Esse “evangelho” tinha um título interminável, como era comum no fim do século 18: “Compilação das leis constitutivas das colônias inglesas, confederadas sob a denominação de Estados Unidos da América Setentrional“.
Com muito custo, valendo-se de um dicionário e da ajuda de amigos poliglotas, o militar conhecido como Tiradentes foi metabolizando o ideário republicano e democrático que guiara a emancipação dos EUA e se pôs a pregá-lo, sem muita preocupação em ser discreto, no que então era a cidade mais opulenta (ainda que ameaçada pela decadência) de Minas e do Brasil.
A relação íntima do alferes com esse livro curioso, hoje preservado no Museu da Inconfidência, é um dos muitos detalhes vívidos de sua trajetória em “O Tiradentes”, nova biografia do rebelde mineiro escrita pelo jornalista Lucas Figueiredo.
A documentação da época permitiu reconstituir detalhes como os móveis que havia na casa de fazenda onde Joaquim (como é chamado pelo autor) cresceu, os entreveiros que teve com os poderosos quando ainda era só um soldado perseguindo salteadores na serra da Mantiqueira e sua participação, ao mesmo tempo corajosa e desatinada, no movimento conhecido como Inconfidência ou Conjuração Mineira.
Do ponto de vista do leitor moderno, esse último ponto chama a atenção: o alferes não tinha o menor pudor de conclamar mineiros e cariocas (já que viajava sempre ao Rio) a se livrar do jugo português, seja na estrada, seja em lugares públicos.
“Tiradentes adotou uma estratégia radical, sem deixar uma porta aberta para recuo. Essa era uma característica dele: a ousadia e o destemor temperados pela falta de juízo. Ele sabia que eram altas as chances de ser punido, mas pagou para ver. Por outro lado, se a conjuração tivesse vingado, seria em boa parte graças a seu trabalho”, contou Figueiredo à Folha.
A transformação do oficial da cavalaria colonial (o chamado regimento dos Dragões) em revolucionário foi uma mistura curiosa do pessoal com o político. Em comum com outros inconfidentes (vários dos quais de status social bem mais elevado), Joaquim tinha a insatisfação com suas oportunidades profissionais e econômicas.
Apesar de ter passado mais de dez anos nos Dragões, recebendo comandos regionais e missões importantes, continuava com a patente e com o salário originais, sem conseguir amealhar patrimônio de nota.

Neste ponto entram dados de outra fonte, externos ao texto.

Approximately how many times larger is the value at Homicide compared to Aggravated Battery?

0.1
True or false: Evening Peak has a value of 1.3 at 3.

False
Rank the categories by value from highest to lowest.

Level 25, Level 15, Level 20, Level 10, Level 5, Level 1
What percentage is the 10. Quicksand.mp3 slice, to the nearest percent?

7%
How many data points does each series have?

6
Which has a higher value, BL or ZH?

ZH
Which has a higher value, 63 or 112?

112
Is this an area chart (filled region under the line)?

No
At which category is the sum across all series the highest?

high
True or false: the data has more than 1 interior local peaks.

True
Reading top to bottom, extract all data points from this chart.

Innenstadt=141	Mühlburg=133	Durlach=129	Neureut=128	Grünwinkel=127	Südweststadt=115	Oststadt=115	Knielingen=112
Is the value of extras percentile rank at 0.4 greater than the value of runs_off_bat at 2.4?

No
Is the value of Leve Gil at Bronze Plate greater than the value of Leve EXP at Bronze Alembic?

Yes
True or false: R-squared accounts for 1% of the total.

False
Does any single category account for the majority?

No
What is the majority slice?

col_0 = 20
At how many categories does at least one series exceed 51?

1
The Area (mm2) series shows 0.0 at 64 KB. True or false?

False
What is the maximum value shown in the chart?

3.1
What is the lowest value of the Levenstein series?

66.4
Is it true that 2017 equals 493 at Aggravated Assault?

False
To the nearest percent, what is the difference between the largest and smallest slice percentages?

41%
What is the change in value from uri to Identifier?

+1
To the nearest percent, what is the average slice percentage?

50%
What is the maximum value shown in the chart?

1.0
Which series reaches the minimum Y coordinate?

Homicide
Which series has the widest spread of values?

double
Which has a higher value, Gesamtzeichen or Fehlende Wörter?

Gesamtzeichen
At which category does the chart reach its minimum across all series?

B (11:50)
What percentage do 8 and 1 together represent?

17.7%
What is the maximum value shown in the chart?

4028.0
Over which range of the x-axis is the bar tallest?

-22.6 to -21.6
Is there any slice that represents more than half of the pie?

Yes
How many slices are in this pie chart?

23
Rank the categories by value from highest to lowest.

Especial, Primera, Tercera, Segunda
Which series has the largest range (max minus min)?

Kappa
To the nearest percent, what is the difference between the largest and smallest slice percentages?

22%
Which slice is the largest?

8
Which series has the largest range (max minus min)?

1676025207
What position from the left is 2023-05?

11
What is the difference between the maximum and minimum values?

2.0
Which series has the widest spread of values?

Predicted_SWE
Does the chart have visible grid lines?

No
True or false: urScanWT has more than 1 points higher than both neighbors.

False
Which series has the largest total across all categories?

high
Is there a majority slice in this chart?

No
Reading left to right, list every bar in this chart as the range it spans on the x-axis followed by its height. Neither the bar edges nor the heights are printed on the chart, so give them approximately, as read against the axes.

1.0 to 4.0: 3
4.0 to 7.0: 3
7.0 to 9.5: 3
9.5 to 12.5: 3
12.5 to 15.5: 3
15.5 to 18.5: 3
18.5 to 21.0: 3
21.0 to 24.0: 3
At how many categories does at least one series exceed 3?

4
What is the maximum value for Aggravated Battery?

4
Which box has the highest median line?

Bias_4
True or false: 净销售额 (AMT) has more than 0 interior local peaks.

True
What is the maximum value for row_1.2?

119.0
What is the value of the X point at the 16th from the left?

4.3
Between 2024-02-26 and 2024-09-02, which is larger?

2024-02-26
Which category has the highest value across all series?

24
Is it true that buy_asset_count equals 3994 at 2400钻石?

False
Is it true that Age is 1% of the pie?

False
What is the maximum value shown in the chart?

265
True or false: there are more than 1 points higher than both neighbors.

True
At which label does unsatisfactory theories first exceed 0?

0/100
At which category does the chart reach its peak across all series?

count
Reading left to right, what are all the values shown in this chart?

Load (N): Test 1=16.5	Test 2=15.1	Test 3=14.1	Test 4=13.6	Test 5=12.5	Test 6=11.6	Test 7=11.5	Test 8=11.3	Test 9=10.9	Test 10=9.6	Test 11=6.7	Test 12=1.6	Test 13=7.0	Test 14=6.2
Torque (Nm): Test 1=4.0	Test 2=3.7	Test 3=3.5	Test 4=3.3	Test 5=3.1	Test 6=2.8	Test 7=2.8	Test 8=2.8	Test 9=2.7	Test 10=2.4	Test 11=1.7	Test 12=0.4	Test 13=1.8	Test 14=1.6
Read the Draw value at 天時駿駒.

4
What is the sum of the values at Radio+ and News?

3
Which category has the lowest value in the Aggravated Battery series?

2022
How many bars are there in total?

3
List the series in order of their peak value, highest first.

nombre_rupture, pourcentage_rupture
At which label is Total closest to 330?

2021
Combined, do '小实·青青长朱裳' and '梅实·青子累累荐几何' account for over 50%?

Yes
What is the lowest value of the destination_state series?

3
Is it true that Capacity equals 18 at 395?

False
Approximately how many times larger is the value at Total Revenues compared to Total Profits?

As redes corruptas de compadrio, a inflexibilidade na cobrança de impostos por parte da Coroa e a proibição de uma série de atividades econômicas no Brasil pareciam drenar as oportunidades da população mineira, que já se aproximava de meio milhão de habitantes graças à corrida do ouro na região. (Tiradentes gostava de bradar aos quatro ventos os resultados de um censo pioneiro de Minas, como argumento em favor da ideia de que a região poderia ficar independente sem grandes problemas.)
Esse ponto -a preocupação com as oportunidades perdidas por causa da dominação colonial- era algo que aproximava os revoltosos mineiros de suas contrapartes americanas.
“Havia uma insatisfação comum de fundo econômico, mais especificamente relacionada à voracidade fiscal de Londres e Lisboa. Mas os revoltosos de ambas as colônias também desejavam se livrar das amarras comerciais impostas pelos respectivos reinos para explorar as potencialidades da terra onde viviam. Não foi à toa que a cúpula da Conjuração Mineira tentou copiar o modelo americano em diversos aspectos, como a opção pela república e a busca de financiadores entre grandes comerciantes da França”, diz Figueiredo.
O livro ao mesmo tempo relativiza e confirma, em parte, a visão de Tiradentes como “Cristo” ou “santo” (evitando ao máximo incriminar os companheiros, acabou sendo o único executado entre os conjurados). Essa disposição para ser bode expiatório pode estar ligada aos dois anos passados em regime de solitária e à doutrinação religiosa a que foi submetido durante o cárcere.
Esquecido durante meio século, o alferes foi reabilitado pelo movimento republicano no século 19 e ganhou natureza política polimórfica, sendo usado como símbolo tanto pela PM de Minas quanto por grupos da esquerda armada durante a ditadura militar.
“É sempre assim: toda vez que nos vemos em uma sinuca de bico, sejamos de direita, de centro ou de esquerda, recorremos a Tiradentes para tentar explicar o Brasil e os brasileiros. De certa forma, sua figura complexa é o reflexo de uma nação difícil de ser explicada”, afirma o biógrafo Figueiredo.